İkincisi, herkes İran'da meselenin Ruhani ve ne istediği ya da başarabilecekleri değil de Dini Lider ve İran Devrim Muhafızları ile ne istedikleri olduğunu unutmuş gibi yapıyor.
Dolayısıyla mesele Obama’nın da sandığı gibi herhangi bir ABD Başkanı ile Ruhani değil, Dini Lider, İran Devrim Muhafızları ve İran’da daha İran-Çin anlaşmasını hazmedemeyen diğerlerinin varlığıdır. İran-Çin anlaşması, İran’ın vereceği herhangi bir tavizin etkisini veya İran-ABD- uluslararası bir anlaşmanın imzalanmamasının sonuçlarını hafifletmek için imzalanmış olabilir.
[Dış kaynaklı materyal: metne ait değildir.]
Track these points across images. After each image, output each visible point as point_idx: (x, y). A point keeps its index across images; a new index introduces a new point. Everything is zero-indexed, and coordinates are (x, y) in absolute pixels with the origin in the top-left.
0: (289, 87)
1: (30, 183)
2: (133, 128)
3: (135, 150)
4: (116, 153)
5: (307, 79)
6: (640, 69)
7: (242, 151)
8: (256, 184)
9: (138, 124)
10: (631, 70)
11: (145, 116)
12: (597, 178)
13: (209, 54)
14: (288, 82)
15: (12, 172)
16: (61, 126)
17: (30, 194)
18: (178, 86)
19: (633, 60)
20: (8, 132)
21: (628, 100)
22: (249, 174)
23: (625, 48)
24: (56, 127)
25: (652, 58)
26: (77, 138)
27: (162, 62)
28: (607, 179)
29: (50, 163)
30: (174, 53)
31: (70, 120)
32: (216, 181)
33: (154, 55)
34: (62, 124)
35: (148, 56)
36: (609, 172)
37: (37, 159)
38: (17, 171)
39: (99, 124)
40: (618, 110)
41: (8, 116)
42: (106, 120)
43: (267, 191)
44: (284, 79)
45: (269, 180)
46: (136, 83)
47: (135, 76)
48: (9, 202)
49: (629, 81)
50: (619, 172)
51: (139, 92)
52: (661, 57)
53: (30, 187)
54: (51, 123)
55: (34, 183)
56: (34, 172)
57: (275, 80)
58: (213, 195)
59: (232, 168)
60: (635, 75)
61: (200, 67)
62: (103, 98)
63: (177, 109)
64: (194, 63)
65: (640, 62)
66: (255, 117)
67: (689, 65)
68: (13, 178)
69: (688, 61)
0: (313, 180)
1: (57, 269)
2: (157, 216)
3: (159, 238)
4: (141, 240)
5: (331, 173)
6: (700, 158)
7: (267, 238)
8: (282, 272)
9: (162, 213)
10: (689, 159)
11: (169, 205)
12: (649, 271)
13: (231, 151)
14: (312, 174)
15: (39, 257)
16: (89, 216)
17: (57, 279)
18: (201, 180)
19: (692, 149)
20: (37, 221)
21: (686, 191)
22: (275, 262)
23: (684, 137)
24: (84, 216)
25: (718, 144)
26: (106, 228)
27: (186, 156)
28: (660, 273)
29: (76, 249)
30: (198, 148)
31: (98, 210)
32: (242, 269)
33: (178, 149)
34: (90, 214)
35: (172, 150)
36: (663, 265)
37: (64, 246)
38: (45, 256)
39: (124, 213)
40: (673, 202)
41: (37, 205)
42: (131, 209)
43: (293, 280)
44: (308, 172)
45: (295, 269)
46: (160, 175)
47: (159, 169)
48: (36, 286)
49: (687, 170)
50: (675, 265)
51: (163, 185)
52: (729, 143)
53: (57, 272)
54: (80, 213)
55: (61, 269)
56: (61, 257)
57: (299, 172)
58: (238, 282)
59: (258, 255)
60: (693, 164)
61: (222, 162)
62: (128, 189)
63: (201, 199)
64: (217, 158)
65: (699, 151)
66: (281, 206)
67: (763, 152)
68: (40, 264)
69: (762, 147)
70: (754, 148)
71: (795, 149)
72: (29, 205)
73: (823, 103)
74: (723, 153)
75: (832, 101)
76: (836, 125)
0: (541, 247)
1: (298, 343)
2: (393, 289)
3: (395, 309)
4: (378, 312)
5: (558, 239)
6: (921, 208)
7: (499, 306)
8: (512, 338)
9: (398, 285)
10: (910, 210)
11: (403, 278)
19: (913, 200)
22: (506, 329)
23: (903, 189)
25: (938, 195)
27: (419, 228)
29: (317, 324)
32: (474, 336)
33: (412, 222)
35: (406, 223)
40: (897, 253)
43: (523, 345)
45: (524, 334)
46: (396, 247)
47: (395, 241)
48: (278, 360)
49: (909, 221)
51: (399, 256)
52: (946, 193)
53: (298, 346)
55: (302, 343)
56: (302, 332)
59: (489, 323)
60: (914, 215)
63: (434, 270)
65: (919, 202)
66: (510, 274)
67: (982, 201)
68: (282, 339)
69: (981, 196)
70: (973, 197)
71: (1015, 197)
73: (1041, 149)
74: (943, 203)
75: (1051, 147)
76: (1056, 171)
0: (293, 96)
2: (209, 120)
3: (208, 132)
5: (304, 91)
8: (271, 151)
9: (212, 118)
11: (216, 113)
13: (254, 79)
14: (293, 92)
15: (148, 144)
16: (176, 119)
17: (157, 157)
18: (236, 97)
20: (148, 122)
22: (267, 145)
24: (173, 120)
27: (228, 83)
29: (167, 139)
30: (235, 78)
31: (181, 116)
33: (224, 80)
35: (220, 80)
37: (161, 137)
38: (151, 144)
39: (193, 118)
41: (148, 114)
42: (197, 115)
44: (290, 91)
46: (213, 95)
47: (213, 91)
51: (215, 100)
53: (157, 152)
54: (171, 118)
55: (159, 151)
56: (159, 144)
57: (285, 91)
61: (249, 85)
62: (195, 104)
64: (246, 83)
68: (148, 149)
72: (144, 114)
İşler hiç de öyle kolay değil, bilhassa eski başkan Obama'nın imzaladığı anlaşmanın Trump tarafından iptal edildiği, yani varılan herhangi bir anlaşmadan daha sonra çekilmenin mümkün olduğu, anlaşmaların iptalinin mümkün olduğuna dair örneklerin varlığında hiç kimsenin koşullarla ilgili garantiler veremeyeceği göz önüne alındığında..
Göz ardı edilmemesi gereken bir diğer husus ise İsrail'in pozisyonu. Netanyahu daha önce İran'ın anlaşmalı veya anlaşmasız nükleer silah sahibi olmasına izin vermeyeceklerini taahhüt etmişti. Yine İran'ın yakıp yıktığı ve bunu yapmaya devam ettiği 4 Arap başkentinin durumu da göz ardı edilemez.
Keza bölgede Tahran'a bağlı milislerin elindeki İran silahları tehlikesi de göz ardı edilemez.
Sözün özü, nasıl ki hiçbir Amerikan başkanının görevinin son 100 gününde barış anlaşmasına varılmamışsa, bir Amerikan başkanın ilk 100 gününde bir nükleer anlaşmaya varması da zor. Aşılması zor gerçekler var ve bunlar kendilerini dayatacaktır.